Mengenal Saham Syariah – Ada yang mengira bermain saham, termasuk saham syariah, termasuk dalam perjudian. Al Quran memang menyarankan untuk menghindari aktivitas riba dan maisir. Selain itu, ajaran Islam juga melarang umatnya melakukan aktivitas gharar atau yang bersifat spekulatif. Padahal anggapan bahwa saham termasuk judi adalah tidak tepat.
Saham pada prinsipnya sudah sesuai dengan ajaran Islam, karena saham merupakan surat berharga bukti penyertaan modal dari investor kepada perusahaan, yang kemudian investor akan mendapatkan bagi hasil berupa deviden. Dalam teori percampuran, islam mengenai akad syirkah atau musyarakah yaitu suatu kerja sama antara dua atau lebih pihak untuk melakukan usaha di mana masing-masing pihak menyetorkan sejumlah dana, barang atau jasa.

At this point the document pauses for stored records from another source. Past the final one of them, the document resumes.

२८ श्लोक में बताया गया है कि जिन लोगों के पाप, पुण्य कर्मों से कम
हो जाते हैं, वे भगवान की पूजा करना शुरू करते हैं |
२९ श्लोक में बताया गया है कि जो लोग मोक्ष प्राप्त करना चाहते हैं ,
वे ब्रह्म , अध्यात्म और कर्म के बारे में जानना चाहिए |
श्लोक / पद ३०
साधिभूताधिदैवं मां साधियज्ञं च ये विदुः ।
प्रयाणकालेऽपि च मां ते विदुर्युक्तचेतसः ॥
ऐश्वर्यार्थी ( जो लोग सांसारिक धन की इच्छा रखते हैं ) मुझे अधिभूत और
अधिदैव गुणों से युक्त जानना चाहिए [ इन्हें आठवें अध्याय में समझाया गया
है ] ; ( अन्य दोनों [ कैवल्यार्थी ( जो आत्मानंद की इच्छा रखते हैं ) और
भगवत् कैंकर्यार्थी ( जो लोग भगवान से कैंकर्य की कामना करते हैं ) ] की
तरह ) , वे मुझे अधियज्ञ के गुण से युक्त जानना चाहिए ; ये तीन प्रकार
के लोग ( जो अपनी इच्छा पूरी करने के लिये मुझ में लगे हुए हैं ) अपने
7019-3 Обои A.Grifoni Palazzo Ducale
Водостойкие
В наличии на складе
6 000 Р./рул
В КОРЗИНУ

Menurut Iggi H Achsin, Ketua Bidang Pasar Modal Dewan Syariah Nasional Majelis Ulama Indonesia (DSN-MUI), “tidak ada pihak yang dirugikan jika investor melepas saham karena adanya kebutuhan mendesak, dan bukan juga perjudian karena berjudi biasanya berkaitan dengan keuntungan yang diterima seseorang akan menyebabkan kerugian pada pihak lain. Begitu pula dengan anggapan jika transaksi saham identik dengan kegiatan spekulatif. Menurutnya, anggapan ini bisa dijelaskan dengan analogi tukang roti atau loper koran. ” Ambil contoh, pedagang loper koran atau roti. Dia harus menghabiskan stok yang dijual dengan mengambil keuntungan. Ini analoginya,” jelasnya.

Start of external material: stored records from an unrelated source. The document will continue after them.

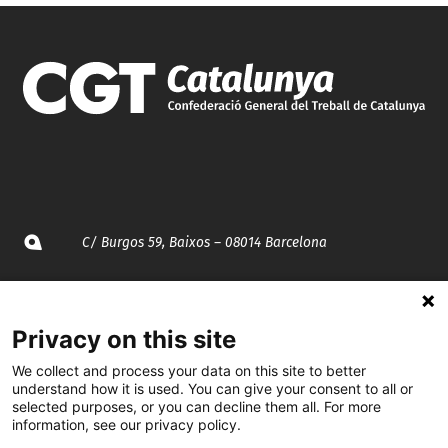
C/ Burgos 59, Baixos – 08014 Barcelona
spccc@
spcgtcatalunya.cat
Privacy on this site
935 120 481
We collect and process your data on this site to better
understand how it is used. You can give your consent to all or
@CGTCatalunya
selected purposes, or you can decline them all. For more
information, see our privacy policy.
cgtcatalunya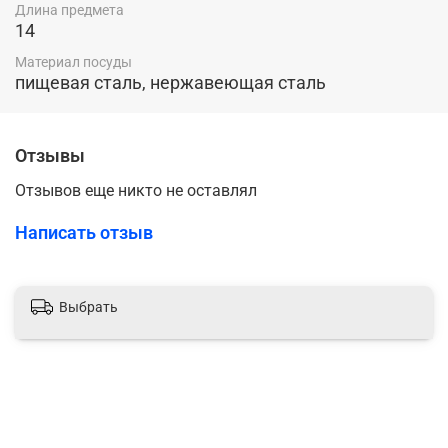
Длина предмета
14
Материал посуды
пищевая сталь, нержавеющая сталь
Отзывы
Отзывов еще никто не оставлял
Написать отзыв
Выбрать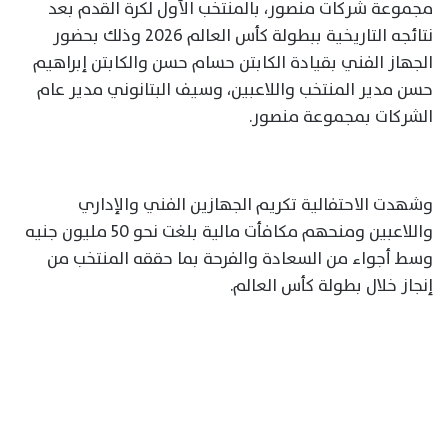
مجموعة شركات منصور، بالمنتخب الأول لكرة القدم بعد
نتائجه التاريخية ببطولة كأس العالم 2026 وذلك بحضور
الجهاز الفني بقيادة الكابتن حسام حسن والكابتن إبراهيم
حسن مدير المنتخب واللاعبين، وسيف البتانوني مدير عام
الشركات بمجموعة منصور.
وشهدت الاحتفالية تكريم الجهازين الفني والإداري
واللاعبين ومنحهم مكافأت مالية بلغت نحو 50 مليون جنيه
وسط أجواء من السعادة والفرحة بما حققه المنتخب من
إنجاز خلال بطولة كأس العالم.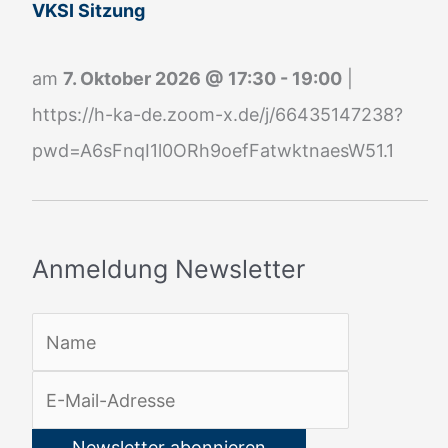
g
VKSI Sitzung
N
e
am
7. Oktober 2026
@
17:30
-
19:00
|
w
https://h-ka-de.zoom-x.de/j/66435147238?
s
pwd=A6sFnqI1l0ORh9oefFatwktnaesW51.1
l
e
t
Anmeldung Newsletter
t
e
r
: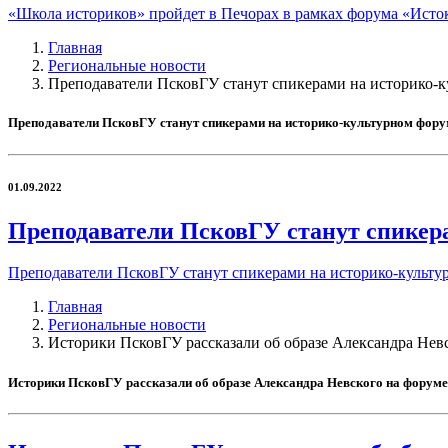
«Школа историков» пройдет в Печорах в рамках форума «Исто
Главная
Региональные новости
Преподаватели ПсковГУ станут спикерами на историко-
Преподаватели ПсковГУ станут спикерами на историко-культурном фору
01.09.2022
Преподаватели ПсковГУ станут спикер
Преподаватели ПсковГУ станут спикерами на историко-культ
Главная
Региональные новости
Историки ПсковГУ рассказали об образе Александра Нев
Историки ПсковГУ рассказали об образе Александра Невского на форум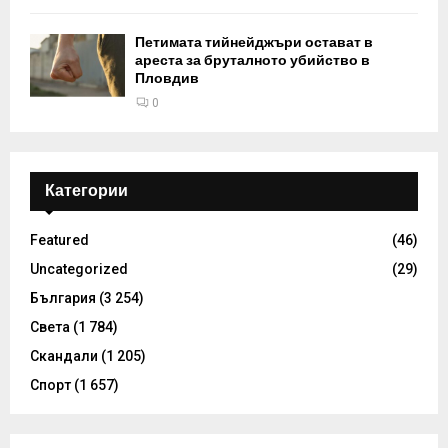
Петимата тийнейджъри остават в
ареста за бруталното убийство в
Пловдив
0
Категории
Featured
(46)
Uncategorized
(29)
България
(3 254)
Света
(1 784)
Скандали
(1 205)
Спорт
(1 657)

Di Indonesia, prinsip-prinsip penyertaan modal secara syariah tidak diwujudkan dalam bentuk saham syariah maupun non-syariah, melainkan berupa pembentukan indeks saham yang memenuhi prinsip-prinsip syariah. Dalam hal ini, di Bursa Efek Indonesia terdapat Jakarta Iislamic Indeks (JII) berisi 30 saham yang memenuhi kriteria syariah yang ditetapkan Dewan Syariah Nasional (DSN). JII digunakan sebagai tolok ukur kinerja investasi pada saham dengan basis syariah.
Saham-saham yang masuk dalam Indeks Syariah adalah emiten yang kegiatan usahanya tidak bertentangan dengan syariah seperti:
- Usaha perjudian dan permainan yang tergolong judi atau perdagangan yang dilarang.
- Usaha lembaga keuangan konvensional (ribawi), termasuk perbankan dan asuransi konvensional.
- Usaha yang memproduksi, mendistribusi serta memperdagangkan barang atau jasa yang merusak moral seperti makanan dan minuman yang tergolong haram, atau yang bersifat mudarat.
Dengan demikian, Anda tetap bisa berinvestasi dengan hasil maksimal, tanpa khawatir meninggalkan ajaran Islam.